Una formazione hi tech, sotto l’egida attenta di ufficiali che sembrano manager aziendali ,come il comandante della Brigata Aerea “Friuli” Salvatore Annigliato, il quale, malgrado i tanti impegni, tiene a conoscere il giornalista che sta visitando la base: “I tempi che ho sono strettissimi ma, se ne ho occasione, non manco di scambiare due parole coi miei ragazzi. E’ quello che gli inglesi chiamano elevator speech, il discorso dell’ascensore: una manciata di secondi insieme e la capacità di uno di essere sintetico e dell’altro di cogliere il senso delle sue parole. Sono due settimane che ci addestriamo, con ritmi serrati e sotto stress. Uomini e donne che comando sono stanchi, vero, ma si sono comportati egregiamente: in fondo, il nostro compito è quello di educarli, intervenendo quando c’è qualcosa da correggere ma senza umiliare nessuno. E loro, sono stati davvero bravi!”. Professionalità condita da un’umanità che fa apparire Annigliato molto lontano dall’iconografia bellica sulla quale Hollywood ha costruito parte della sua fortuna: non un eccentrico e autoritario generale alla Patton e alla Mc Arthur, dunque, ma una persona in apparenza semplice, discreta e di basso profilo, capace poi di coinvolgerti e motivarti con parole ben indirizzate e con il sorriso stampato in faccia.
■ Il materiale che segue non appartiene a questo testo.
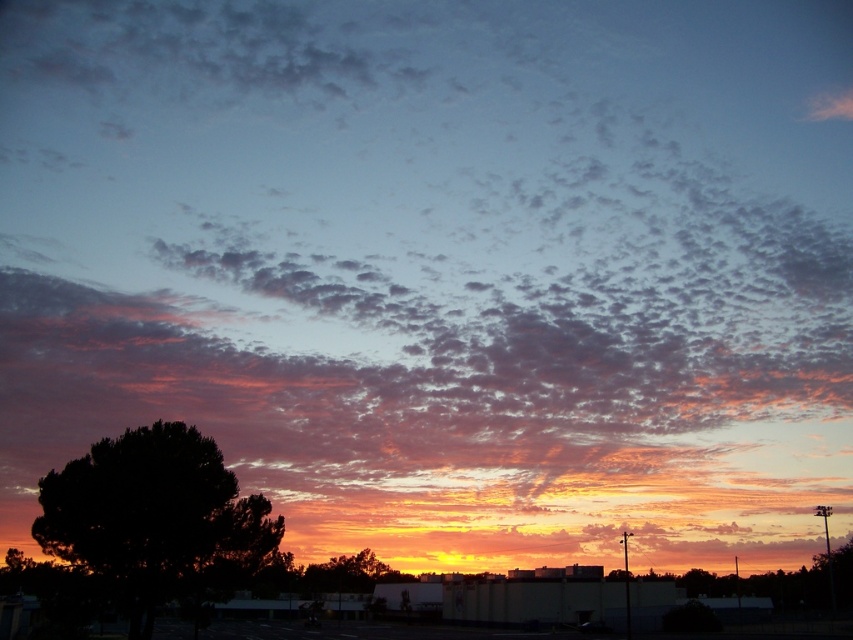
You are an artist trying to capture the sunset scene. You notice two trees in the foreground. Which tree, the dark green leafy tree at lower left or the green leafy tree at center, would appear smaller in your painting if you want to maintain the correct perspective?

The dark green leafy tree at lower left is smaller than the green leafy tree at center, so it would appear smaller in the painting to maintain correct perspective.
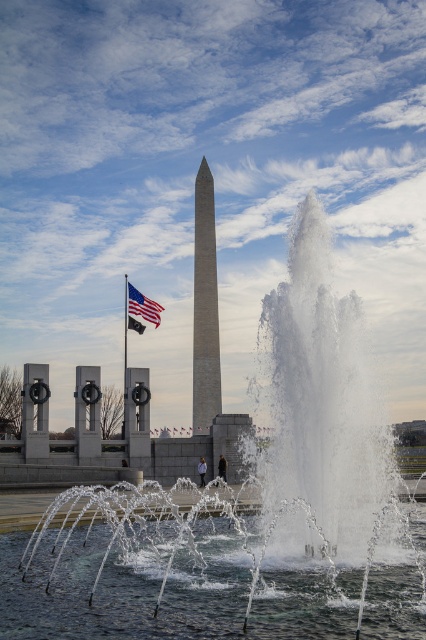
Question: Does white water at center have a smaller size compared to american flag at center?

Choices:
 (A) no
 (B) yes

Answer: (A)

Question: Which object is the farthest from the american flag at center?

Choices:
 (A) clear water at center
 (B) smooth gray obelisk at center

Answer: (A)

Question: Is white water at center below american flag at center?

Choices:
 (A) yes
 (B) no

Answer: (A)

Question: Is white water at center to the left of clear water at center from the viewer's perspective?

Choices:
 (A) yes
 (B) no

Answer: (A)

Question: Which point is farther from the camera taking this photo?

Choices:
 (A) pyautogui.click(x=132, y=628)
 (B) pyautogui.click(x=365, y=632)

Answer: (B)

Question: Which point is closer to the camera taking this photo?

Choices:
 (A) (212, 333)
 (B) (420, 556)
 (C) (216, 625)
 (D) (131, 314)

Answer: (C)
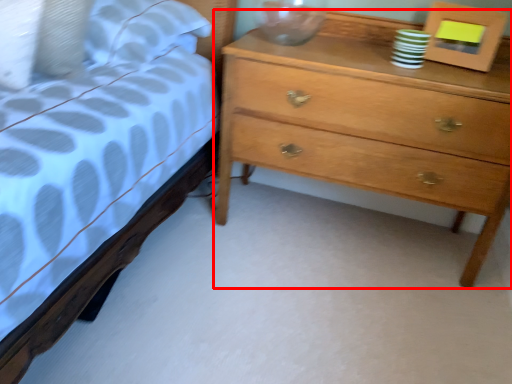
Question: Considering the relative positions of chest of drawers (annotated by the red box) and picture frame in the image provided, where is chest of drawers (annotated by the red box) located with respect to the staircase?

Choices:
 (A) right
 (B) left

Answer: (B)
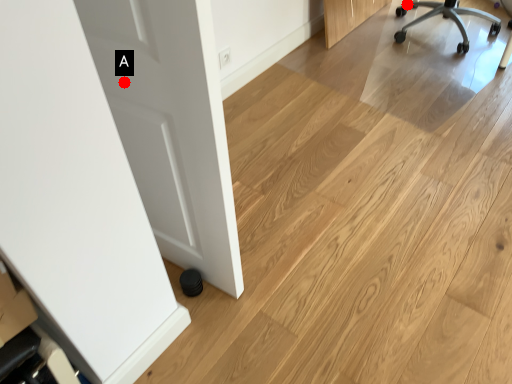
Question: Two points are circled on the image, labeled by A and B beside each circle. Among these points, which one is nearest to the camera?

Choices:
 (A) A is closer
 (B) B is closer

Answer: (A)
Il mondo del soldato Sì, perché per vivere e per capire il mondo militare si deve per prima cosa imparare a confrontarsi con il professionista della Difesa, cercando di cogliere gli elementi più importanti e significativi di quel processo di trasformazione che, nel corso di 20 anni, ha investito le Forze Armate spingendole a evolversi dalla coscrizione alla ferma volontaria. Lo studio e la preparazione di quadri e truppa, l’inclinazione a seguire e a non perdere mai di vista l’evoluzione continua della Societ. E ancora, un’autorevolezza che si costruisce più con l’esempio, con il lavoro, con la dedizione e con la preparazione che non con ordini gridati e punizioni paventate per ottenere obbedienza. Sono queste le fondamenta del mondo militare moderno.
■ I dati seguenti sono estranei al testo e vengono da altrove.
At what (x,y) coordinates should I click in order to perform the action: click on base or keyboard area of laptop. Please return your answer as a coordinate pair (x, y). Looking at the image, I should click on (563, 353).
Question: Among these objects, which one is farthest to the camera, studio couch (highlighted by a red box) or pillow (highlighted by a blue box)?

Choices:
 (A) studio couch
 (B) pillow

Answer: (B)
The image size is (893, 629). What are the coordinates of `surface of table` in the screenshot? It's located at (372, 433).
I due giorni di APT sono stati, quindi, un’opportunità importante sia per descrivere il lavoro, duro e impegnativo, dei nostri soldati, sia per avvicinarsi un pò di più a una parte d’Italia che non si conosce ancora bene. E poi ci sono le riflessioni che vengono annotate in un taccuino appoggiato al muro colorato dell’asilo della caserma: “Il Rigel fu il primo reggimento in Italia ad avere un luogo per i figli del personale qui in servizio. L’asilo, nato nel 2008, dispone di circa 49 posti destinati anche ai militari di altri reparti e, in accordo col Comune di Casarsa, ad alcuni civili”, spiega il maggiore Corba, mentre una soldatessa varca l’uscio con il bimbo in braccio. Un’attenzione ai temi del sociale che non ci si aspetta di trovare fra le mura di una caserma. L’iniziativa garantisce equilibrio e serenità a chi ha figli e lavora.
Perchè non è stata mai pubblicizzata? Discrezione, potrebbero rispondere loro. Disattenzione dei media, viene da pensare ricordando quante volte gli organi di informazione tendano più ad evidenziare i difetti del comparto difesa, che non i suoi meriti. Asilo in testa.